La réception du taiji quan en Occident
Thématiques : Arts martiaux, Civilisation chinoise, Vient de paraître
Discipline : Taichi chuan
Niveaux de pratique : Intermédiaire

Un livre de Dominic Larochelle
Il y a des livres qui parlent du taiji quan comme d’un art martial, d’autres comme d’une gymnastique de santé, d’autres encore comme d’une voie spirituelle. Celui de Dominic Larochelle ne se situe pas exactement sur ce terrain-là. Son objectif est différent, et c’est justement ce qui le rend intéressant : il cherche à comprendre comment le taiji quan a été reçu, interprété, transformé et parfois réinventé en Occident, principalement au XXe siècle, à travers les livres et les manuels publiés hors de Chine.
Ce n’est pas un livre pour “apprendre le taiji”, mais un livre pour comprendre ce que l’Occident a fait du taiji. Le fil de l’ouvrage est clair : la manière dont le taiji quan a été présenté en Occident raconte autant de choses sur les attentes occidentales que sur la tradition chinoise elle-même.
Dominic Larochelle montre que, dans de nombreux discours occidentaux, le taiji a été associé à une forme de sagesse taoïste intemporelle, comme si la pratique était naturellement et historiquement une “méditation en mouvement” héritée directement de grands maîtres taoïstes, et enracinée dans une vision du monde complète (énergie, cosmologie, harmonie avec l’univers, etc.). Le livre ne nie pas les liens possibles entre arts martiaux chinois et pensée chinoise, mais il met en évidence un mécanisme important : le besoin occidental de donner au taiji une origine prestigieuse, spirituelle, cohérente et “ancienne”, parfois au prix d’un certain flou historique.

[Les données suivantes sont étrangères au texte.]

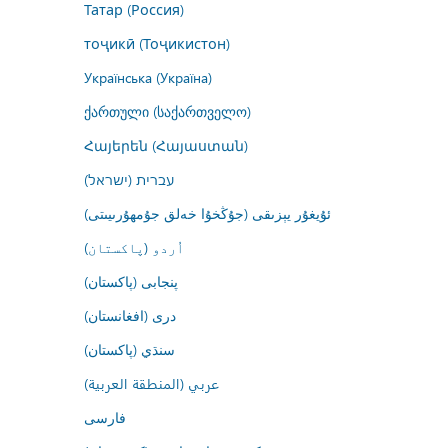
Татар (Россия)
тоҷикӣ (Тоҷикистон)
Українська (Україна)
ქართული (საქართველო)
Հայերեն (Հայաստան)
עברית (ישראל)
ئۇيغۇر يېزىقى (جۇڭخۇا خەلق جۇمھۇرىيىتى)
اُردو (پاکستان)
پنجابی (پاکستان)
درى (افغانستان)
سنڌي (پاکستان)
عربي (المنطقة العربية)
فارسى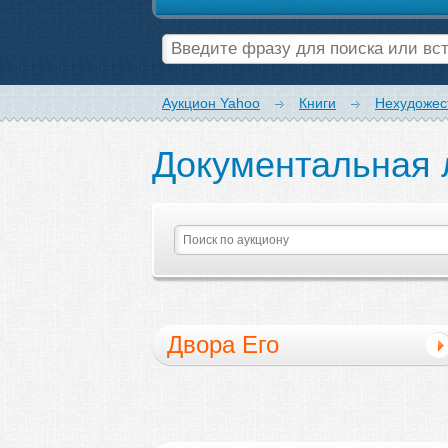
Аукцион Yahoo
Книги
Нехудожес
Документальная 
Двора Его
Императорского
Величества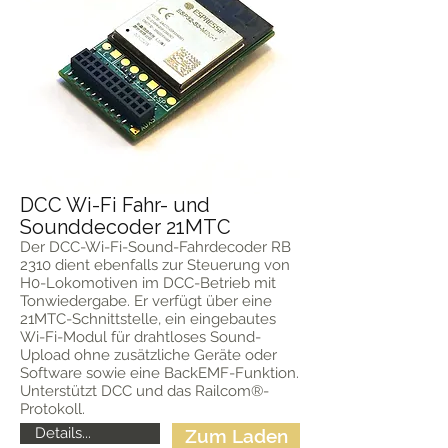
DCC Wi-Fi Fahr- und
Sounddecoder 21MTC
Der DCC-Wi-Fi-Sound-Fahrdecoder RB
2310 dient ebenfalls zur Steuerung von
H0-Lokomotiven im DCC-Betrieb mit
Tonwiedergabe. Er verfügt über eine
21MTC-Schnittstelle, ein eingebautes
Wi-Fi-Modul für drahtloses Sound-
Upload ohne zusätzliche Geräte oder
Software sowie eine BackEMF-Funktion.
Unterstützt DCC und das Railcom®-
Protokoll.
Details...
Zum Laden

Il ne se contente pas de dire “c’est faux” ou “c’est vrai” : il explique comment ces récits se construisent, pourquoi ils sont convaincants et ce qu’ils légitiment.
La réception du taiji quan en Occident est un livre sérieux, dense mais lisible, qui intéressera autant les passionnés de taiji que les lecteurs en sciences humaines. Il ne vous apprendra pas une forme, ni une technique, mais il vous donnera quelque chose de plus rare : une compréhension du taiji comme objet culturel moderne.
Il pose une question essentielle : quand une tradition traverse les frontières, est-ce qu’elle se “déforme”… ou est-ce qu’elle vit autrement ?
Dominic Larochelle m’a contacté au cours de l’été 2025 pour me présenter son ouvrage et favoriser sa diffusion aux passionnés du taiji quan en France et en Europe. Prolongeant une thèse de doctorat en science des religions à l’Université de Laval – Québec, cet ouvrage très documenté est guidé par la démarche analytique et scientifique propre à la conception de ce type de travail.
Il s’appuie sur l’analyse d’un choix d’auteurs et de textes publiés en Occident, nécessairement limités en nombre et datés. Ceux-ci étant orientés « tradition, réinvention et innovation religieuse au XXe siècle », ainsi que le précise son intitulé.
Ce n’est donc pas une enquête ethnographique sur les transmissions concrètes dans les clubs et sur les multiples façon d’enseigner propres à chaque enseignant, spécifiques aux multiples écoles, styles et tendances, et à leur intégration- ou non- dans la diversité de nos « cultures » occidentales.
A ce titre, elle ne traite pas des chemins portés par l’expérience individuelle, intime et collective vécue par chacun dans la pratique et les multiples façons dont elle est transmise, entre « art martial », pratiques de santé, culture, chemin spirituel ou discipline sportive.
« La réception du taiji quan en Occident » est une contribution majeure à la compréhension des échanges de cultures entre Orient et Occident, autour de la matière du taiji quan et des cultures qui lui sont associées.
Une « somme » qui nous interpelle sur les mystères du sens de notre pratique. J’encourage vivement sa lecture.
Christian Bernapel
Le livre « La réception du taiji quan en Occident – Tradition, réinvention et innovation religieuse au XXe siècle » est paru aux éditions l’Harmattan
Docteur en sciences des religions, Dominic Larochelle a enseigné les religions chinoises et les religions en contact pendant treize ans à l’université Laval, au Québec. Il cumule également quarante ans d’expérience dans la pratique des arts martiaux, dont près de trente dans l’entraînement et l’enseignement du taiji quan.